[[ INPUT DATA open ]]

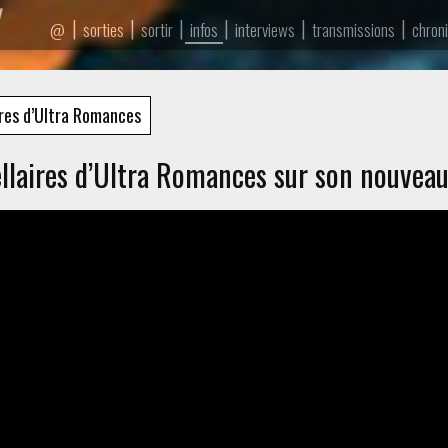
|
|
|
|
|
|
sorties
sortir
infos
interviews
transmissions
chron
@
res d’Ultra Romances
llaires d’Ultra Romances sur son nouveau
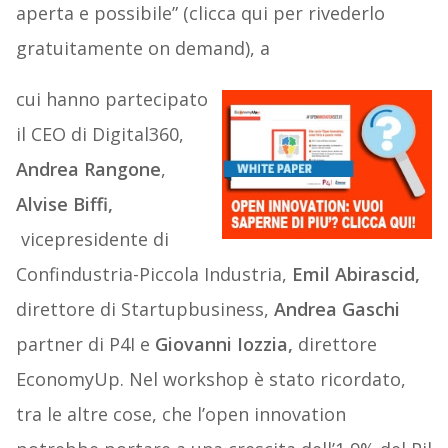
aperta e possibile” (clicca qui per rivederlo
gratuitamente on demand), a
cui hanno partecipato
il CEO di Digital360,
Andrea Rangone
,
Alvise Biffi,
vicepresidente di
Confindustria-Piccola Industria,
Emil Abirascid,
direttore di Startupbusiness,
Andrea Gaschi
partner di P4I e
Giovanni Iozzia,
direttore
EconomyUp. Nel workshop è stato ricordato,
tra le altre cose, che l’open innovation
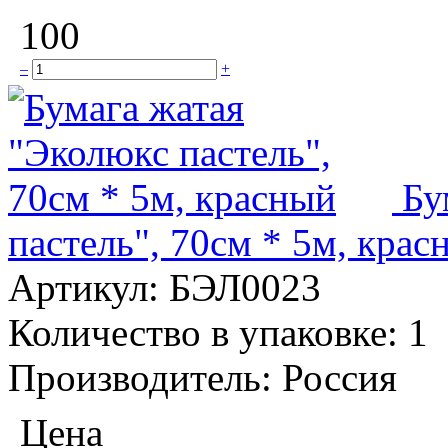
100
–
+
Бу
пастель", 70см * 5м, крас
Артикул:
БЭЛ0023
Количество в упаковке:
1
Производитель:
Россия
Цена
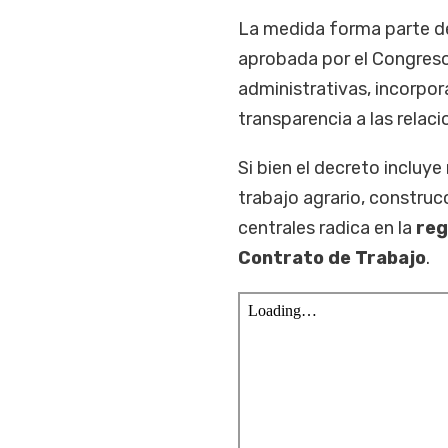
La medida forma parte d
aprobada por el Congreso
administrativas, incorpor
transparencia a las relaci
Si bien el decreto incluye
trabajo agrario, construc
centrales radica en la
reg
Contrato de Trabajo
.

[[ INPUT DATA closed ]]

**EXERCISE:**
Copy each line holding the word "Romances" from the listing above.

**RESULT OF THIS EXERCISE:**
res d’Ultra Romances
llaires d’Ultra Romances sur son nouveau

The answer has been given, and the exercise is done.